AU VENDEUR L’INTELLIGENCE, AU DIGITAL L’ARTIFICIEL


A l’heure de l’intelligence artificielle, la conquête de parts de marché pour un retailer ne passerait-elle pas par cette bonne vieille recette : l’expertise du vendeur ?

LA CONVERSION PASSE PAR LA CONVERSATION

Ah, le vendeur. Dieu sait si l’industrie du retail l’aura maltraité, voire oublié ces dernières décennies. On lui a dit que les consommateurs arrivaient plus experts que lui en magasin. On a créé des bornes pour compenser ses pseudos faiblesses. On a testé des robots vendeurs. Ces dernières années on a même créé des bots sensés guider bien mieux, bien plus intelligemment, bien plus efficacement, vers le bon produit. Et au final, on lui a donné toujours plus de tâches mécaniques sans aucun appel à son intelligence et à sa culture produit.

Le vendeur a vu le retail passer son énergie à vouloir compenser ses faiblesses sans jamais investir sur lui. Il est devenu un coût, plus un actif. Bien sûr, on vous imagine froncer les sourcils, vous trouvez ça un brin exagéré. Mais soyons honnêtes : Combien de retailers affirment à leur force de vente en pleine convention annuelle que ce sont eux qui font l’entreprise sans réellement y croire ? Combien ont mis en place « automatiquement » un projet de formation, parce que tout bon Directeur Général se doit d’avoir un plan pour montrer qu’il fait évoluer l’entreprise ? 

L’édition 2018 de l’étude Conquest nous rappelle brutalement que le meilleur levier de transformation reste la conversation. Et que la principale arme du mortar pour exister demain par rapport à l’ogre Amazon reste là aussi cette vieille recette : le vendeur.

En dépit de l’arsenal de moteurs de recommandations, de comparateurs et autres bots déployés par les pure players digitaux, la compétence attribuée à priori aux vendeurs des enseignes physiques dépasse dans toutes les catégories étudiées, et de très loin, les capacités de recommandation attribuées à priori aux enseignes digitales.

Même le roi de la recommandation subit cette loi, puisque dans ses catégories historiques, les produits électroniques et les produits culturels, à peine 10 à 18 % des non fréquenteurs d’AMAZON lui attribuent des capacités de conseil et de recommandation d’achat. Des recommandations sur lesquelles les Français restent très suspicieux puisque 92% d’entre eux pensent que les avis clients ne sont pas tous authentiques, selon l’enquête Trusted Shops 2018.

20 FOIS MIEUX

En regard de cela, toutes les études montrent que les consommateurs sont plus susceptibles de passer à l’acte d’achat une fois qu’ils ont été conseillés par un vendeur spécialisé. Selon Xerfi, le taux de transformation serait même vingt fois meilleur en boutique qu’en ligne. Il est frappant du reste de voir qu’une industrie comme l’automobile, où le vendeur de voiture est souvent caricaturé comme un opportuniste ignorant, évolue grandement puisque Mini ou BMW appliquent à leurs points de vente ce qu’Apple a appliqué aux siens : des products genius, formés, entraînés, considérés par leur entreprise, sont dédiés à l’expertise produits et déconnectés de l’acte même de vente pour apporter au consommateur ce qu’il attend : une conversation plus qu’un exercice de vente.
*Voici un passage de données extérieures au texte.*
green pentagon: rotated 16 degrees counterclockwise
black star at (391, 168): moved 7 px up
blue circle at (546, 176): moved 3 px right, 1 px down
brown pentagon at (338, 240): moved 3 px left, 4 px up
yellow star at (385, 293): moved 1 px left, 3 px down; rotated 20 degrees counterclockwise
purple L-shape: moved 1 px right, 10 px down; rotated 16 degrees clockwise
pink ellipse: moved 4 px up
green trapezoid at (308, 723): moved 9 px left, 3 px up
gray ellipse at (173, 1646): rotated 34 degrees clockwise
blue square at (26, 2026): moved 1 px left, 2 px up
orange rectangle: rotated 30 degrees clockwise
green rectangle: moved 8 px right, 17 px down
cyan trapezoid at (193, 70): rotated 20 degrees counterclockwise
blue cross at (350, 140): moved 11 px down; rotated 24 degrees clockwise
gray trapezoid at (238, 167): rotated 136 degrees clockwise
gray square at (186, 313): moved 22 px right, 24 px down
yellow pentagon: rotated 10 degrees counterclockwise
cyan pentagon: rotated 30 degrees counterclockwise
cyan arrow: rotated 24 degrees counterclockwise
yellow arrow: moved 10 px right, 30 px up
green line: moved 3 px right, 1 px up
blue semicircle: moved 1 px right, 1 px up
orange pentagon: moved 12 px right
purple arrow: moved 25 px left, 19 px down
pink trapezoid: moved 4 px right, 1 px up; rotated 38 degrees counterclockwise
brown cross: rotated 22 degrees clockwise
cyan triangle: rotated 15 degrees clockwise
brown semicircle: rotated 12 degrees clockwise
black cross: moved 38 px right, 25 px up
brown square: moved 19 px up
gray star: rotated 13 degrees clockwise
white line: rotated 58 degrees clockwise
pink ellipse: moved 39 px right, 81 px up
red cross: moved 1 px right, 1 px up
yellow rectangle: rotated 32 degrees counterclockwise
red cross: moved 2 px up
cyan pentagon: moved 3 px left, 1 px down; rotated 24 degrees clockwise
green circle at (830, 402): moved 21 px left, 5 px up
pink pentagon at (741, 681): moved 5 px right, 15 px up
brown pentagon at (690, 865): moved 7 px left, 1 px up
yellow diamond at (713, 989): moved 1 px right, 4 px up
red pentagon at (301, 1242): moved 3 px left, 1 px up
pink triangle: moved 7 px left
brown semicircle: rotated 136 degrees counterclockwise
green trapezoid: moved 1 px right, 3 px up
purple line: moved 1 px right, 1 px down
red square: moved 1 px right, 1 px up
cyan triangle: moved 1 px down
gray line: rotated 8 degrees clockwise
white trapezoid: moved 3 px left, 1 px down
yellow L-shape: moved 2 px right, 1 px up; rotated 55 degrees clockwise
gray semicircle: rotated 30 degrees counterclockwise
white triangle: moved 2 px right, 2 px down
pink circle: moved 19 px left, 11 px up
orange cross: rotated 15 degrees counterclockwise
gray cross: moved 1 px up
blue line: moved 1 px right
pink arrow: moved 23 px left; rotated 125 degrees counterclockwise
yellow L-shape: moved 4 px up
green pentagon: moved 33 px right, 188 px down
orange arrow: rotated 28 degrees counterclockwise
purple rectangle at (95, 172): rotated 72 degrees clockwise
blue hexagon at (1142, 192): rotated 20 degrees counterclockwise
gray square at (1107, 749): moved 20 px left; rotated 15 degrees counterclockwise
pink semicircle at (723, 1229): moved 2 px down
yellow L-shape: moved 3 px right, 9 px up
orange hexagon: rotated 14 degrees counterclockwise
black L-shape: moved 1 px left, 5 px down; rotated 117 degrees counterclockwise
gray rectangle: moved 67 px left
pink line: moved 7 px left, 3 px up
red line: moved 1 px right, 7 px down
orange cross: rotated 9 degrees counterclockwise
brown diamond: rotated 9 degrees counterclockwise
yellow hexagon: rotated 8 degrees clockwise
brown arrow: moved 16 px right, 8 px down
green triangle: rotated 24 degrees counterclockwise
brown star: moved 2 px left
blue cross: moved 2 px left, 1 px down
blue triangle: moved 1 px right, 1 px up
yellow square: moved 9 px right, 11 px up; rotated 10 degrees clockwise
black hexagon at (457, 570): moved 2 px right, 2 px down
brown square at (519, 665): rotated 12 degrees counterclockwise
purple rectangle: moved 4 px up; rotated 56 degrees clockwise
L’étude Conquest nous rappelle une autre vérité brutale : La compétence perçue des vendeurs est un levier de croissance phénoménal puisqu’elle est étroitement corrélée avec l’envie d’acheter. Indépendamment de la catégorie, les deux premières enseignes en réputation de compétence des vendeurs sont ainsi toujours les leaders de leur catégorie sur l’envie d’acheter en magasin. Et pour certains c’est un levier de conquête incroyable : 57 % des non-fréquenteurs de DECATHLON estiment que ses vendeurs sont compétents, 55 % pour LEROY MERLIN, 54 % pour SEPHORA. Que des retailers puissants et en forme, qui sont aussi des « Best places to work » dans l’industrie.

L’avenir le dira, mais il est fort à parier que les retailers qui resteront droits dans leur bots sans investir dans l’humain en paieront les frais. Et plus que jamais, investir sur le vendeur, l’associer aux actions de l’entreprise, le traiter en ambassadeur aura un impact sur la transformation.